As a professional locksmith, you’re bound to come across locks you’ve never seen before. The more experience you gain, the quicker you’ll be able to determine how best to unlock or replace the locks that you find without frustrating your customers. Here are six common locks you should be able to recognize when you’re on the job.
The lock you see on a doorknob is one of the most common locks that can usually just be turned. If it’s stuck, it might call for some oil or other lubricating solution. However, these locks are most often used for interior doors – leading to the bathroom or bedroom in a home or a storage closet at the office. But since they are easy to lock and unlock, that means they aren’t suitable for exterior doors or anywhere that requires higher security.
You’ll often see deadbolts paired with door knob locks. However, the addition of deadbolts can make entry doors more secure. Whether it’s a front door or a side door, you’ll probably want to make sure that the deadbolt on it is not only functional but is in excellent condition too.
Padlocks are so iconic that they’re likely to be what you think of whenever someone says the word “lock.” They can be attached to whatever they are securing and just as easily removed, so they don’t present much hassle. Combination padlocks are most often used to secure lockers, such as the ones you’ll see in schools or at the gym. These locks need a code to enter, while the standard key-based padlock needs the correct key to open.

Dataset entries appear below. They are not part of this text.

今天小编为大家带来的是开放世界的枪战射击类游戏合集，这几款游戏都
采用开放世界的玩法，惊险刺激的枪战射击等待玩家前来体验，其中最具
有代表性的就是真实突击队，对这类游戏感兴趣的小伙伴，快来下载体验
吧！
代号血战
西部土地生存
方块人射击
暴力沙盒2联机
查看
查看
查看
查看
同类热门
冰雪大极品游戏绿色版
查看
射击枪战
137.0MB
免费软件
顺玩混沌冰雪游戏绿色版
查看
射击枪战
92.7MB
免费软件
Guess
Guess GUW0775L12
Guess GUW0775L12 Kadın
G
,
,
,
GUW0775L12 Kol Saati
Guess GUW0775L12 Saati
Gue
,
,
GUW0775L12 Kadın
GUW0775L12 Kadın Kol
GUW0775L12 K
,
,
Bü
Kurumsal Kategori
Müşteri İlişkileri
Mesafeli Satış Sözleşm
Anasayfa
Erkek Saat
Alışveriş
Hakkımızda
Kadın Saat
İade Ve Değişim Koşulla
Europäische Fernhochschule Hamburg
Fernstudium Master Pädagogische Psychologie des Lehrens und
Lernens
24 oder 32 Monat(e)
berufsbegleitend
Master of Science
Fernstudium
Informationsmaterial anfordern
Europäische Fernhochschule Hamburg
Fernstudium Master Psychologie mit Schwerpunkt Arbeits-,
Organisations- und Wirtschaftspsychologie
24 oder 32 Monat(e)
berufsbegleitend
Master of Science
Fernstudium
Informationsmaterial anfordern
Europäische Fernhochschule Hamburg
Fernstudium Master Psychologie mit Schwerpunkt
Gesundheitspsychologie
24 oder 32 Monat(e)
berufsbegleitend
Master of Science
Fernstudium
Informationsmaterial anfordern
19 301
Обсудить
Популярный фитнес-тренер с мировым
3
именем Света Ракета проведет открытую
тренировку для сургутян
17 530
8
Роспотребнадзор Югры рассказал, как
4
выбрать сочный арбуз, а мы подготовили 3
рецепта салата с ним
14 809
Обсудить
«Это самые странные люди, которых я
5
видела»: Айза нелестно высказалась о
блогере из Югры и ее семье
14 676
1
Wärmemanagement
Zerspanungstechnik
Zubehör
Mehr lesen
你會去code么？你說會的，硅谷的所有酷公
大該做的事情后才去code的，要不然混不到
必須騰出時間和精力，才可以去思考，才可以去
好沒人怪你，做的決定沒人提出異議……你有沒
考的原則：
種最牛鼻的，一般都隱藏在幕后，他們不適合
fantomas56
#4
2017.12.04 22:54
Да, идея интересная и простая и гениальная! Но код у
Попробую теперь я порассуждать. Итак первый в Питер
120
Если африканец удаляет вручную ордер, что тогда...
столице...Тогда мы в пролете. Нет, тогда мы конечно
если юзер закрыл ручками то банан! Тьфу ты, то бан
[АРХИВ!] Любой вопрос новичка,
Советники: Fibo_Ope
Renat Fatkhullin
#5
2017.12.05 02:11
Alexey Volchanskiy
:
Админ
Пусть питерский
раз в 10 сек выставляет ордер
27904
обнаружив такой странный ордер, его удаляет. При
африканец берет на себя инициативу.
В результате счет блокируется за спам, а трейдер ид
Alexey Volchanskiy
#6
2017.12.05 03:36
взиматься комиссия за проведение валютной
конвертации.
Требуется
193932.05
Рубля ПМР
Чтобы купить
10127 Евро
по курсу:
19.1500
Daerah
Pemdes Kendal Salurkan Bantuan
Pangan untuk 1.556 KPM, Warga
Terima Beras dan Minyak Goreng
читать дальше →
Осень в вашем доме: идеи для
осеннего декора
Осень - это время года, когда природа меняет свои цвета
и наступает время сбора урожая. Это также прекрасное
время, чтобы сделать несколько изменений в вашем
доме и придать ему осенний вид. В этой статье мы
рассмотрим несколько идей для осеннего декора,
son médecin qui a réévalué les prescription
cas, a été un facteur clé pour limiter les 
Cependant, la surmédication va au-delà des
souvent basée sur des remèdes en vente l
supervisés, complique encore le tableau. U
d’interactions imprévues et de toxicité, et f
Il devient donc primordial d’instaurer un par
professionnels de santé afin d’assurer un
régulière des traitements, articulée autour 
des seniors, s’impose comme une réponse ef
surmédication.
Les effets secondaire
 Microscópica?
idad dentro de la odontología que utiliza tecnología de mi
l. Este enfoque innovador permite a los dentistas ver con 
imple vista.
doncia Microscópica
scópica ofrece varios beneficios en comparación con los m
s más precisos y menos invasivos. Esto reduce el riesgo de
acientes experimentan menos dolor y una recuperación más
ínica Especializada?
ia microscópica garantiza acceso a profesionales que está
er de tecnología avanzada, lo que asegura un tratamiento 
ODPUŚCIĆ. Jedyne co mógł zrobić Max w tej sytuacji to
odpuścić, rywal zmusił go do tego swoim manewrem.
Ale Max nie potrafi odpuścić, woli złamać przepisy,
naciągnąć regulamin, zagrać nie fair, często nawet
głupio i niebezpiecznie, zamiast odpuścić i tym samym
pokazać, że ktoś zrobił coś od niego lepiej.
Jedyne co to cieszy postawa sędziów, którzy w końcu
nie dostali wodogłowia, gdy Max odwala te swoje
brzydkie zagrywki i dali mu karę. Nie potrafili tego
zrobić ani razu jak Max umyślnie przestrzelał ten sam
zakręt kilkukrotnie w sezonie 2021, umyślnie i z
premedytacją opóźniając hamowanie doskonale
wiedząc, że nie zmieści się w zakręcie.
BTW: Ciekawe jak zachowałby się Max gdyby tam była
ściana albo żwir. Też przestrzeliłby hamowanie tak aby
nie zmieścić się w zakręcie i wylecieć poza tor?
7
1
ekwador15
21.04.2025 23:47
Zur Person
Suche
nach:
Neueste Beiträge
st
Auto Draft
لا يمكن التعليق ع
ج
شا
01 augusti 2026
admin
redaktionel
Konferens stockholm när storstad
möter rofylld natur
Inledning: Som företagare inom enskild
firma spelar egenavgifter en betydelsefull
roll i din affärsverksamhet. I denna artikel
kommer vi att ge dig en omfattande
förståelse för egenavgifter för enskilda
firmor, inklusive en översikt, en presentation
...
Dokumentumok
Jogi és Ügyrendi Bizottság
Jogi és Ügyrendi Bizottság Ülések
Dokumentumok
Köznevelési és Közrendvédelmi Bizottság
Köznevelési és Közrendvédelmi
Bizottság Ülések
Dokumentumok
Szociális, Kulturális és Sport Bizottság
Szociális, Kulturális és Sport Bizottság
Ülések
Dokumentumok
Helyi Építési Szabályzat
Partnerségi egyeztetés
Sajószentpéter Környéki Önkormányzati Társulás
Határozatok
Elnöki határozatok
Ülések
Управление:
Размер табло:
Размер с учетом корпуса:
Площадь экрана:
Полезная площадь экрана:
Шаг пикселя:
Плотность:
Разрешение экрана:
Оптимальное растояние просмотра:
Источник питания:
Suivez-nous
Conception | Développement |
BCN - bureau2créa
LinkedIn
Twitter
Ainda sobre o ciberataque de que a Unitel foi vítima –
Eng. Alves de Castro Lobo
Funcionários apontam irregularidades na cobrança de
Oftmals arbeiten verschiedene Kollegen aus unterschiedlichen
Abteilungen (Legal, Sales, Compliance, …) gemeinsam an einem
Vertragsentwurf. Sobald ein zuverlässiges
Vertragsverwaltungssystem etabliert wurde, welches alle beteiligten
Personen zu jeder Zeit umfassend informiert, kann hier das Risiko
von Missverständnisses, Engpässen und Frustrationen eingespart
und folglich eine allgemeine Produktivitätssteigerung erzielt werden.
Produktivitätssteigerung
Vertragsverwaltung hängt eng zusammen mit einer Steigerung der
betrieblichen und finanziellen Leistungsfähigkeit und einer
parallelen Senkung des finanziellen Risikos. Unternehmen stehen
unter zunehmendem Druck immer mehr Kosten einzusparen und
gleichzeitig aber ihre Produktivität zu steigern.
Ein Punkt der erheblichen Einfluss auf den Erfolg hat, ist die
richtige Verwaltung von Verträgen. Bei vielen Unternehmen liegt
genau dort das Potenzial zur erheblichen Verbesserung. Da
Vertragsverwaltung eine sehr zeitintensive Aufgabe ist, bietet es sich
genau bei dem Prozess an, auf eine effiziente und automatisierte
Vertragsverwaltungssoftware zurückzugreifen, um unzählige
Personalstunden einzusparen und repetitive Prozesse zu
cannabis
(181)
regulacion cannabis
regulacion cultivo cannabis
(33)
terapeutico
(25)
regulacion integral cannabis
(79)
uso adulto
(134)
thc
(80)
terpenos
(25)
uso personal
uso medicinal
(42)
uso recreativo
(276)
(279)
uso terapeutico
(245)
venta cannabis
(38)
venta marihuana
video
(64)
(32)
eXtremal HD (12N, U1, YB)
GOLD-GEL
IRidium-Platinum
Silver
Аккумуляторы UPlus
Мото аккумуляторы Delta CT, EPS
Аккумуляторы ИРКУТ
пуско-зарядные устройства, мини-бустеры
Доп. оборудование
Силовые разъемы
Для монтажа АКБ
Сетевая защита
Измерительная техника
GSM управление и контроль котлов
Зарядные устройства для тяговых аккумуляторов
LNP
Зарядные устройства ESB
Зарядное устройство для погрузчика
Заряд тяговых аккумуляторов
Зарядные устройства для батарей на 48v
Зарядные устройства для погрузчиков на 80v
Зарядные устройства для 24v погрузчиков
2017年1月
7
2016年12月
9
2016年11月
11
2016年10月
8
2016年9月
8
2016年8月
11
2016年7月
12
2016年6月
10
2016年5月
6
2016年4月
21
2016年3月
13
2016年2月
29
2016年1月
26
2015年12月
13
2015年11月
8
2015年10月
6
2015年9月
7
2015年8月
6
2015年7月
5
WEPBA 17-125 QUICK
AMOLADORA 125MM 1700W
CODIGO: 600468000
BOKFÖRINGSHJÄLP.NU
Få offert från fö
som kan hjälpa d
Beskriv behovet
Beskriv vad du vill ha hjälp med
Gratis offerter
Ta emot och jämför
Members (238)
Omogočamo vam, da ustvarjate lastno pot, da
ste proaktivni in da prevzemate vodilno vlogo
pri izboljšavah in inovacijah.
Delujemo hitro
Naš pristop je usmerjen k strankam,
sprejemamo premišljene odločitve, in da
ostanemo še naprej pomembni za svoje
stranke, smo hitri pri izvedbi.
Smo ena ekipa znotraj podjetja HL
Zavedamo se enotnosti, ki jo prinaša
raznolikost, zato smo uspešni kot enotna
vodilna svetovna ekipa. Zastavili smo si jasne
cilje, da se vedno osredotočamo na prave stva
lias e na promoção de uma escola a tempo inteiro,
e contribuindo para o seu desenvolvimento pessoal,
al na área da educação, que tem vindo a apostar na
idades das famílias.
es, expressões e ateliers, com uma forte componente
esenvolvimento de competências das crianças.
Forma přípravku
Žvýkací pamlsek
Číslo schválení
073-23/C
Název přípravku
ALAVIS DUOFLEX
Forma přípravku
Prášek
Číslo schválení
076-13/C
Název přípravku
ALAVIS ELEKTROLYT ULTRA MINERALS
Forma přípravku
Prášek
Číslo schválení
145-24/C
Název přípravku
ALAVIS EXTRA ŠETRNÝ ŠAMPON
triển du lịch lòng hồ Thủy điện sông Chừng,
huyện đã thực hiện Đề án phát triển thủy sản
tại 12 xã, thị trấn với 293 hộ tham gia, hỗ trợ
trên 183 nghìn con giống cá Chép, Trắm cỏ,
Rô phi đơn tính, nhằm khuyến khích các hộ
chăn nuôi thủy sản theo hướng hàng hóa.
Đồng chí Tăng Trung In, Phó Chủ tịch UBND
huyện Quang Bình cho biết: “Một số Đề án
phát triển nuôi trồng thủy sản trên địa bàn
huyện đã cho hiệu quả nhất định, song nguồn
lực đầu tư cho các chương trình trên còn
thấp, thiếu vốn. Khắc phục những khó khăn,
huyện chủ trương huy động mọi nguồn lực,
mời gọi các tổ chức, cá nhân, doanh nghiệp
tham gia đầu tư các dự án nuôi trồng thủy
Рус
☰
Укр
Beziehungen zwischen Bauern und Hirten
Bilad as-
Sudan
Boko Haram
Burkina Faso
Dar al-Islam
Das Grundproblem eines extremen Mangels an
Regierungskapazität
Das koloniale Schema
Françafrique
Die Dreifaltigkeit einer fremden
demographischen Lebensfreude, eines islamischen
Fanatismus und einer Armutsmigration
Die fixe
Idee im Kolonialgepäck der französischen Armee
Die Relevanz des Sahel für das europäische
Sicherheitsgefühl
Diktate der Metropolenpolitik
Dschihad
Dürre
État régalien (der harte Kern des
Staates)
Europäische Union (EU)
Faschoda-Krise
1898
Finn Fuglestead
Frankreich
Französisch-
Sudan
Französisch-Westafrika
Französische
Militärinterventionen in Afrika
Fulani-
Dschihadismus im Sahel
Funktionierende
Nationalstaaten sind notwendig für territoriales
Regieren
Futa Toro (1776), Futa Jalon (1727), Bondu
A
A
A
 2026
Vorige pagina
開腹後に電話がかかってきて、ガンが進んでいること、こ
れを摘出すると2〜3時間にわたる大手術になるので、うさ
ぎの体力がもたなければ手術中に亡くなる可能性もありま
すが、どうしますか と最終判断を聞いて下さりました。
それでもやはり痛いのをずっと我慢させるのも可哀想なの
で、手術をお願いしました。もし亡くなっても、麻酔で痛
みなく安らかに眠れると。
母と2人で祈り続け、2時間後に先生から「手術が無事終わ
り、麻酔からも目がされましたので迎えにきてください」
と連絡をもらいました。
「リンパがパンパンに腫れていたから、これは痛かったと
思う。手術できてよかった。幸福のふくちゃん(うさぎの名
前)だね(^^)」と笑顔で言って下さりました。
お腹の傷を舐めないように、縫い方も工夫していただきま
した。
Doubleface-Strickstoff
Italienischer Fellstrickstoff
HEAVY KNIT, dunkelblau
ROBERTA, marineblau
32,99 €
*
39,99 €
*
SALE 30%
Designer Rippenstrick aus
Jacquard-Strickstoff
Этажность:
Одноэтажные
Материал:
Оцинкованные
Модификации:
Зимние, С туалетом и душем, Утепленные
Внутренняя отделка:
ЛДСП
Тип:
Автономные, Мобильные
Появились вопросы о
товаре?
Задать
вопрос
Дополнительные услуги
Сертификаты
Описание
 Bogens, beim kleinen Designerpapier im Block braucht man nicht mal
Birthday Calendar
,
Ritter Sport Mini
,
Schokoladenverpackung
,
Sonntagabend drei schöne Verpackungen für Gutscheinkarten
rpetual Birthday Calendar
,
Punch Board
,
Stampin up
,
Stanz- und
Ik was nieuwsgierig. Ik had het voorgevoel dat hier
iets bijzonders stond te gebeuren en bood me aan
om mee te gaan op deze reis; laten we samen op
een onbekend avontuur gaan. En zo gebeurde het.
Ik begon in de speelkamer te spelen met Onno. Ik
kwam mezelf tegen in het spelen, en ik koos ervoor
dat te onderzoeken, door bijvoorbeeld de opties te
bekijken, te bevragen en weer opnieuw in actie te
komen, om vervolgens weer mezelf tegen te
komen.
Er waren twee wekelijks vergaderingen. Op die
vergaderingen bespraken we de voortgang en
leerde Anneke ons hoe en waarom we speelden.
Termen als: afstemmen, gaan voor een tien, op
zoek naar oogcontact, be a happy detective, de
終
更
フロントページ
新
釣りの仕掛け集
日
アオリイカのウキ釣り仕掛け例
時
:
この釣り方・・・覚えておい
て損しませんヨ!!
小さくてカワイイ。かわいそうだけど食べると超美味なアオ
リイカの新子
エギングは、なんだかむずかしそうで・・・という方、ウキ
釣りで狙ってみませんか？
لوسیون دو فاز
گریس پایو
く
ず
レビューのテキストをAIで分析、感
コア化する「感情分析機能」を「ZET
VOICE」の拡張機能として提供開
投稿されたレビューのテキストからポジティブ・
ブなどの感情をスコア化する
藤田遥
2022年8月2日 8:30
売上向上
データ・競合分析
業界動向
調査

You’ll also see lever locks used on interior doors. Instead of a knob, however, there will be handle used to release the latch holding the lock in place. These lever locks can be opened with the right key, which makes them well-suited for entry doors to office spaces.
Mortise locks are another type of lock that professional locksmiths will encounter during an ordinary day. These are most often deployed on commercial properties with glass doors. Mortise locks are unique in that they need a different type of hardware to hold the door closed, which again, requires a specific key to unlock.
Unlike the other locks we’ve discussed, wall locks are much less common than their counterparts. But these locks are typically paired with a small cabinet or other concealed wall sconce to hold small items and keep them out of the way.